Ganz gut war dann ein Film über einen amerikanischen Wissenschaftler, der nach einem Autounfall schwerverletzt in den Ostblock verschleppt und mit Hilfe von Metallstücken wieder zusammengeflickt wurde. Sogar der Kopf bestand außenrum aus Metall, und als der Mann nach einem halben Jahr in den Westen zurückkehrte, fragten sich die Amis, ob die Russen ihnen da einen getarnten Geheimagenten unterjubeln wollten.
Mit dem würde er nicht tauschen wollen, meinte Michael. »Oder hättst du Lust, mit so ’m Metallkopp rumzulaufen?«
Als ich anderntags beim Scrabbeln das Wort PINÖKEL an das gemeinsam verfertigte Wort KASTRATENSACKPO angelegt hatte, kriegten wir uns wieder in die Haare.
»Pinökel? Soll das ’n Aprilscherz sein?«
»Sag bloß, du kennst das Wort Pinökel nicht!«
»Nee!«
»Pinökel, das sind ... so kleine Dinger halt!«
»Was für kleine Dinger?«
»Na, so Pinökel eben! Zum Beispiel die Stifte, die man bei Knüpfli durch die Löcher steckt.«
»Wie bitte? Bei was?«
»Sag bloß, du kennst auch Knüpfli nicht!«
Er kenne weder Knüpfli noch Pinökel, sagte Michael, und er weigerte sich, das Spiel fortzusetzen. Sonst könnten wir ja auch Phantasiewörter wie GAGUGEL oder BRIBBELBAPS zusammenstoppeln. KASTRATENSACKPO sei schon jenseits genug.
Während die Bundesligaspiele liefen, unternahm Michael einen Spaziergang durch Meppen. Ohne mich.
Köln verlor zuhause 0:1 gegen Frankfurt, und Saarbrücken verlor 0:1 gegen Gladbach!

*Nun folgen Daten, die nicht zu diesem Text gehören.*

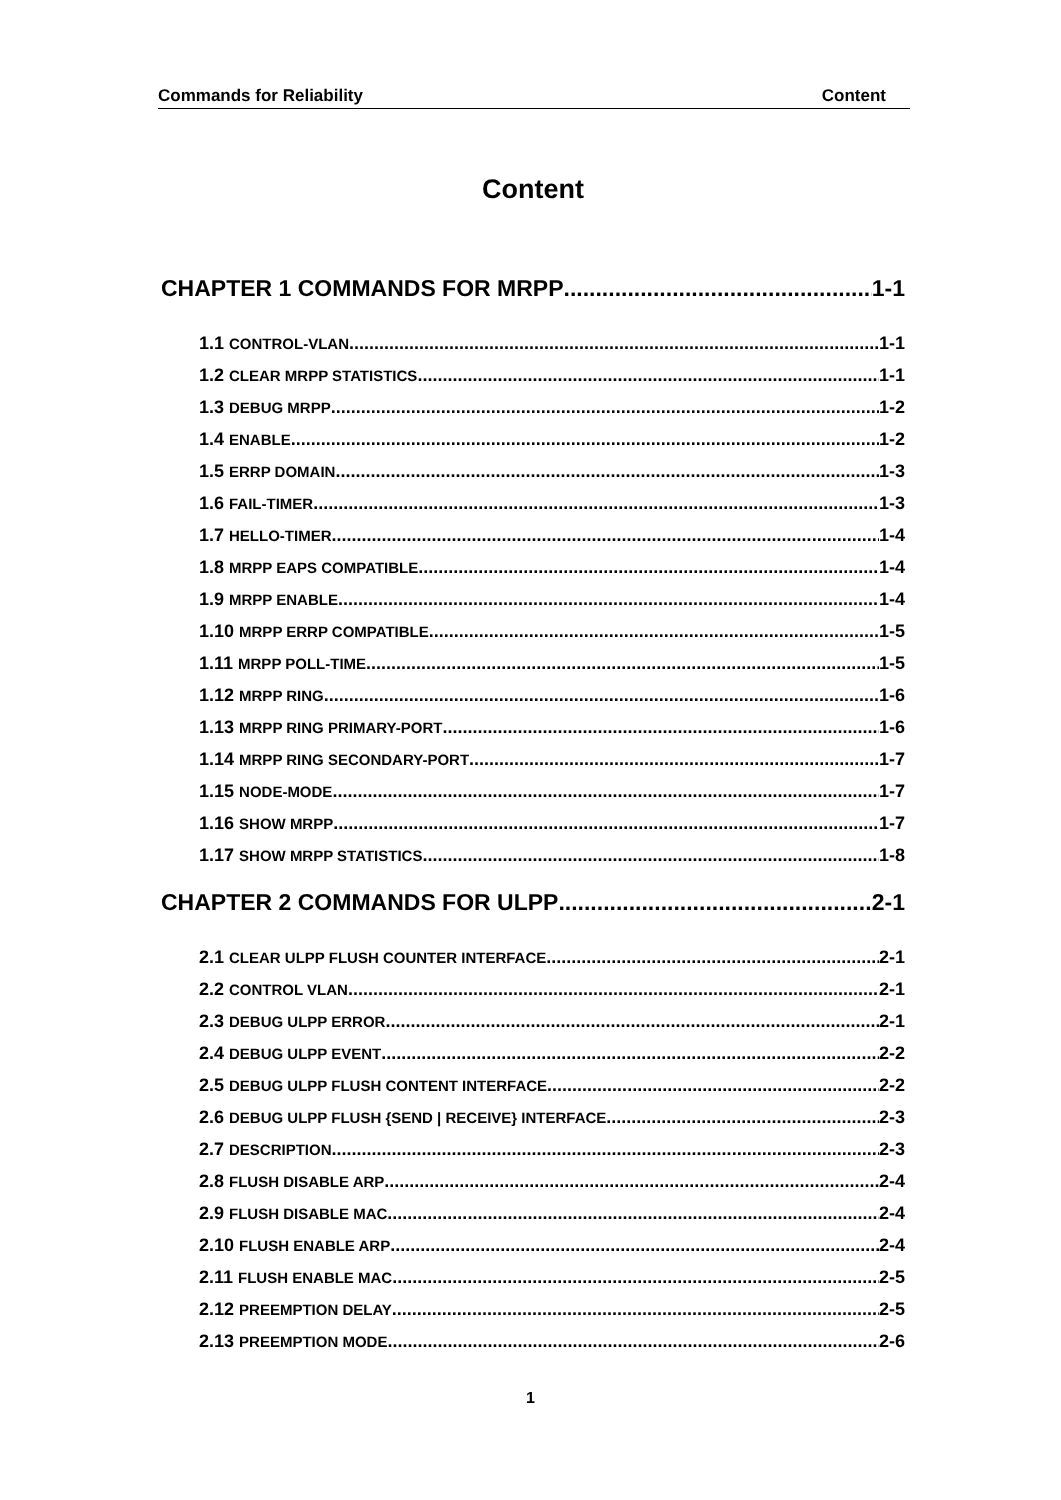Commands for Reliability Content
Content
CHAPTER 1 COMMANDS FOR MRPP 1-1
1.1 CONTROL-VLAN 1-1
1.2 CLEAR MRPP STATISTICS 1-1
1.3 DEBUG MRPP 1-2
1.4 ENABLE 1-2
1.5 ERRP DOMAIN 1-3
1.6 FAIL-TIMER 1-3
1.7 HELLO-TIMER 1-4
1.8 MRPP EAPS COMPATIBLE 1-4
1.9 MRPP ENABLE 1-4
1.10 MRPP ERRP COMPATIBLE 1-5
1.11 MRPP POLL-TIME 1-5
1.12 MRPP RING 1-6
1.13 MRPP RING PRIMARY-PORT 1-6
1.14 MRPP RING SECONDARY-PORT 1-7
1.15 NODE-MODE 1-7
1.16 SHOW MRPP 1-7
1.17 SHOW MRPP STATISTICS 1-8
CHAPTER 2 COMMANDS FOR ULPP 2-1
2.1 CLEAR ULPP FLUSH COUNTER INTERFACE 2-1
2.2 CONTROL VLAN 2-1
2.3 DEBUG ULPP ERROR 2-1
2.4 DEBUG ULPP EVENT 2-2
2.5 DEBUG ULPP FLUSH CONTENT INTERFACE 2-2
2.6 DEBUG ULPP FLUSH {SEND | RECEIVE} INTERFACE 2-3
2.7 DESCRIPTION 2-3
2.8 FLUSH DISABLE ARP 2-4
2.9 FLUSH DISABLE MAC 2-4
2.10 FLUSH ENABLE ARP 2-4
2.11 FLUSH ENABLE MAC 2-5
2.12 PREEMPTION DELAY 2-5
2.13 PREEMPTION MODE 2-6
1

Damit herrschte endlich Punktegleichstand zwischen Gladbach und Köln: Drei Spieltage vor Schluß hatten beide Mannschaften 42:20 Punkte. Allerdings hatte Köln elf Tore mehr geschossen und eins weniger reingekriegt.
Ob ich nicht doch wieder zum Training gehen sollte? So in zwei, drei Jahren könnte ich vielleicht als Deutscher Meister im Porsche durch Mönchengladbach tuckern, und ich wäre reif für mein Debüt im Trikot der Nationalelf.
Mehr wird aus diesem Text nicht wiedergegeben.